Abgesehen von dem Amerikanismus „Technologie“ für die einfache „Technik“, ist der Einwand einfach töricht. Die technische Intelligenz, der wissenschaftliche Erfindungsgeist, die unglaubliche Leistungsfähigkeit digitaler Programme und Anwendungen werden schlicht und einfach ignoriert bei einem Einwand, der für die gesamte Industrie, den Bahnverkehr, für Telephon, Radio, Fernsehen und Presse, für die Zentralheizung, die Beleuchtung, alle Haushaltsgeräte gilt.

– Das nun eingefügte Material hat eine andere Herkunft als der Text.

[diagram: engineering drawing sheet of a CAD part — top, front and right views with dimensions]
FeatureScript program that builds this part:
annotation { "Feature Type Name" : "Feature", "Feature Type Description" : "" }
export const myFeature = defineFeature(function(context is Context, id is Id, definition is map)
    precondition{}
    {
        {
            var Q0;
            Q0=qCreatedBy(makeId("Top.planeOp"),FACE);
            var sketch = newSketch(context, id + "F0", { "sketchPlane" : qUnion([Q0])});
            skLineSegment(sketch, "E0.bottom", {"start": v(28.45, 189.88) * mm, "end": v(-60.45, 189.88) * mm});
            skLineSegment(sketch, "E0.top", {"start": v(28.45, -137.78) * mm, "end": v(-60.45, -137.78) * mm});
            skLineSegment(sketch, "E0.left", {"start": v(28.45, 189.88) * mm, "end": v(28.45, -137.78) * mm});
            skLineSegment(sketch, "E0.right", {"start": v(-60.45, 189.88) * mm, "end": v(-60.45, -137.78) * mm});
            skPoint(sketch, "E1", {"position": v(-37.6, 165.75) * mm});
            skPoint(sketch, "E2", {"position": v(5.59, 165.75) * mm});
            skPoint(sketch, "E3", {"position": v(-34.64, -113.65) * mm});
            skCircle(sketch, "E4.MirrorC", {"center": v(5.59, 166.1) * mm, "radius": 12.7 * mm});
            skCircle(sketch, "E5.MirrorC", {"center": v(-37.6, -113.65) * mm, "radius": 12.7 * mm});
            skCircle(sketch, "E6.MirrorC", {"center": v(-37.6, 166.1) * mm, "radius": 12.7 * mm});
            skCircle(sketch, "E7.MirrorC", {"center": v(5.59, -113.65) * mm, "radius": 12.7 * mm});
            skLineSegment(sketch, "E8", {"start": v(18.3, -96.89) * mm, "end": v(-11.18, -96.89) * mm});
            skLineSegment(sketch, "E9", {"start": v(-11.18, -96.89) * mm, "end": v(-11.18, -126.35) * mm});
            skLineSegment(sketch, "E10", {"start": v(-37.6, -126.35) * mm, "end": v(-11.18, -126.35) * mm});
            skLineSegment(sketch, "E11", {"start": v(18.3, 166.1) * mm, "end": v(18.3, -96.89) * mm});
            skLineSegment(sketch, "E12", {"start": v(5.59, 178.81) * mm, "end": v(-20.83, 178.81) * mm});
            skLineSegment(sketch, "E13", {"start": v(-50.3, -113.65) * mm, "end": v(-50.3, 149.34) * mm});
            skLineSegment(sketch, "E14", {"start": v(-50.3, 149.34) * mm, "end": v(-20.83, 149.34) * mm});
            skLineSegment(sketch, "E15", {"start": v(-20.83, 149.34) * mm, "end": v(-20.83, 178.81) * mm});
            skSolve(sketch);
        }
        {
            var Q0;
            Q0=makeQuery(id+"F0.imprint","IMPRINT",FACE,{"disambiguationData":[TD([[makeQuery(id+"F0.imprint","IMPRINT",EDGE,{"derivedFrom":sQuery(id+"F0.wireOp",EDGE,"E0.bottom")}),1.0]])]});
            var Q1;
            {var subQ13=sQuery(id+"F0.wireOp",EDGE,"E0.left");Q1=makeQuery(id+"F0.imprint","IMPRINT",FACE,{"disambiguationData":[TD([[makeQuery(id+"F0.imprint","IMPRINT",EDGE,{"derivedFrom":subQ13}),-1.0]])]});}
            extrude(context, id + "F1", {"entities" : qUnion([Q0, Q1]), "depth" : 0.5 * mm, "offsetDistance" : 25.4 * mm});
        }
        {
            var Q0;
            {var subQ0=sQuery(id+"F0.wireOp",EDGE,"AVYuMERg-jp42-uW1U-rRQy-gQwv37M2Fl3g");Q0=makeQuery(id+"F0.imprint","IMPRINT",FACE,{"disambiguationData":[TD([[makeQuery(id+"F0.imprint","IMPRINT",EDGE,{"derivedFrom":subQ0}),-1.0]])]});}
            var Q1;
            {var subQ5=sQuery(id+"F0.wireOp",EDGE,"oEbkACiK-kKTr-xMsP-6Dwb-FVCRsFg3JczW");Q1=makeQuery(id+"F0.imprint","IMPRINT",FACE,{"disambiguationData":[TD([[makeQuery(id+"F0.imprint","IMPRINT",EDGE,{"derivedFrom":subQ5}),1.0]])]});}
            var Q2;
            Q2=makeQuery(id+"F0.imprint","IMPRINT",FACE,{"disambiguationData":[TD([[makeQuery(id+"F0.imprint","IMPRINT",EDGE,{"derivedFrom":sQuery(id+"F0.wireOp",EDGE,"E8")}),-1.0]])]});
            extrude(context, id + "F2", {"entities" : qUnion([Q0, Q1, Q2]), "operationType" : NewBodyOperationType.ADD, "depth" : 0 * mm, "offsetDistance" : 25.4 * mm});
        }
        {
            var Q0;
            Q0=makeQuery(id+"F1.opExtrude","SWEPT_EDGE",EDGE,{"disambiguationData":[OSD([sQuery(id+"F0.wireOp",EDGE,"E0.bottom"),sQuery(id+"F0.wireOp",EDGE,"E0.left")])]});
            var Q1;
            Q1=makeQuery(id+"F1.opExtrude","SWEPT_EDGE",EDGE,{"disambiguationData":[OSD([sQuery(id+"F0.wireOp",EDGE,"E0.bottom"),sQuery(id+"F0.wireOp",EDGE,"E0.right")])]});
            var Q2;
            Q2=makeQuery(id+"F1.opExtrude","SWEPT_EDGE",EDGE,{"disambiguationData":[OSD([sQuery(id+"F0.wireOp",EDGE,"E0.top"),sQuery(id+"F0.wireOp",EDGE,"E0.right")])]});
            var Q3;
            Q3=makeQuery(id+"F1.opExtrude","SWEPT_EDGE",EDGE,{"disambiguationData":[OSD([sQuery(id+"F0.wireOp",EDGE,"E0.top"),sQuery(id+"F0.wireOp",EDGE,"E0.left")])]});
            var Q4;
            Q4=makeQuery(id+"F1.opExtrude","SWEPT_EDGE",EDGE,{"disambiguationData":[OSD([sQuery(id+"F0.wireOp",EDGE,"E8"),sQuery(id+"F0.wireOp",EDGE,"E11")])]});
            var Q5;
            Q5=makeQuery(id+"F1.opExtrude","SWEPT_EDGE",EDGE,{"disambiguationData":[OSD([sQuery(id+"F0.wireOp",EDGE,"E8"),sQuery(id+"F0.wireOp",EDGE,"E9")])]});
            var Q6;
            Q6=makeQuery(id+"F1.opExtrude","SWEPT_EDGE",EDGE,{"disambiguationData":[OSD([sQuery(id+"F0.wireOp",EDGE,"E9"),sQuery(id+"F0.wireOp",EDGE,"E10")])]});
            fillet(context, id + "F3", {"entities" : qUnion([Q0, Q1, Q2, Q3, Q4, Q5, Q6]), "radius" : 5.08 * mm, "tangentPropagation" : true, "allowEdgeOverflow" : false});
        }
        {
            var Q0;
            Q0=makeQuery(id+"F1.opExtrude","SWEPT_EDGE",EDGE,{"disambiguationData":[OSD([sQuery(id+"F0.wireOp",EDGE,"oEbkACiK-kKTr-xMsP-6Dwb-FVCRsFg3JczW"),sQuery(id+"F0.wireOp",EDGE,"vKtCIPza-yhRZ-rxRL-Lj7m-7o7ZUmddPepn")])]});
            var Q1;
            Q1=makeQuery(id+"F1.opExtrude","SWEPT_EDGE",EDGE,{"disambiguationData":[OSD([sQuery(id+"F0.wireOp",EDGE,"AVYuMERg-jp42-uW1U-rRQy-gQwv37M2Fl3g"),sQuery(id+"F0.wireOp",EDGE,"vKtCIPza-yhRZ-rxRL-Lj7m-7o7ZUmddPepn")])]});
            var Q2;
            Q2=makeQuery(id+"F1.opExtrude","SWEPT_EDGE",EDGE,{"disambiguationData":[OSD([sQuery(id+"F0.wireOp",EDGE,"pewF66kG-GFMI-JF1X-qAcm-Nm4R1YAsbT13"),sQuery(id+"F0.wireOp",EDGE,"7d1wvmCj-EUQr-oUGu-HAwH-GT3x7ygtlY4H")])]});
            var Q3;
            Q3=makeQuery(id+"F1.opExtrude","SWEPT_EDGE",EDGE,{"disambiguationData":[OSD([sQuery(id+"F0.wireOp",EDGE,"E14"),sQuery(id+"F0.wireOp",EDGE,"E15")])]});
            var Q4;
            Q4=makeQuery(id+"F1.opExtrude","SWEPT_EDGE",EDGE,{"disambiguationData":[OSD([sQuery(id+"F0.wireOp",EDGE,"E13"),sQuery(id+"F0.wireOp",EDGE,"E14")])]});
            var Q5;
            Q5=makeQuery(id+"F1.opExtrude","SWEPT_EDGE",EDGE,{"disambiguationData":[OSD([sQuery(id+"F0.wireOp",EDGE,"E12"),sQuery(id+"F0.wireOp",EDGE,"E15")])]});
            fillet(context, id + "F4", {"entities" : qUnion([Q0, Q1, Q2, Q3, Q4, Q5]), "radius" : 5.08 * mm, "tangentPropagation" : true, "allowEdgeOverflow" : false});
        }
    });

Als ich diese unsägliche Dummheit in dem Buch der angeblich profiliertesten Intellektuellen unseres Landes las, verging mir auch die geringste Lust, weiterzulesen. Sie reden von einem „Angriff auf Demokratie und Menschenwürde“ in einem Idiom, das geistverlassener nicht sein könnte. Sie sprechen und schwatzen, als wüßten sie nicht, daß zur Achtung der Menschenwürde auch gehört, daß man eine allgemeinverständliche, menschenfreundliche Sprache spricht.

Die beiden Autoren treten als Praeceptores germaniae, Lehrer Deutschlands, auf, sie zeigen durch ihr schulmeisterliches Getue und ihre moralische Überheblichkeit, daß sie sich zu einer gesellschaftlichen Elite zu rechnen scheinen – nichts aber ist in einer demokratischen Gesellschaft, einer Gesellschaft von mündigen Bürgern, fragwürdiger als das Selbstverständnis von Intellektuellen, Elite zu sein (cf. J.Q., Über das Ethos von Intellektuellen).

Ich glaube, es war Walter Dirks, einst Herausgeber der Frankfurter Hefte, der Demokratie, wörtlich: Herrschaft des Volkes, einmal treffend mit „Herrschaft der Laien“ übersetzt hat. Also sollte man sich demokratisch über Politik in einer Form verständigen, die auch Laien verstehen können. Auf diesen naheliegenden Gedanken sind unsere wackeren Verteidiger und Theoretiker der Demokratie und Menschenwürde allerdings nicht gekommen. Mit anderen Worten, sie haben gewöhnlichen Menschen, nämlich Lesern mit gesundem Menschenverstand, nichts zu sagen.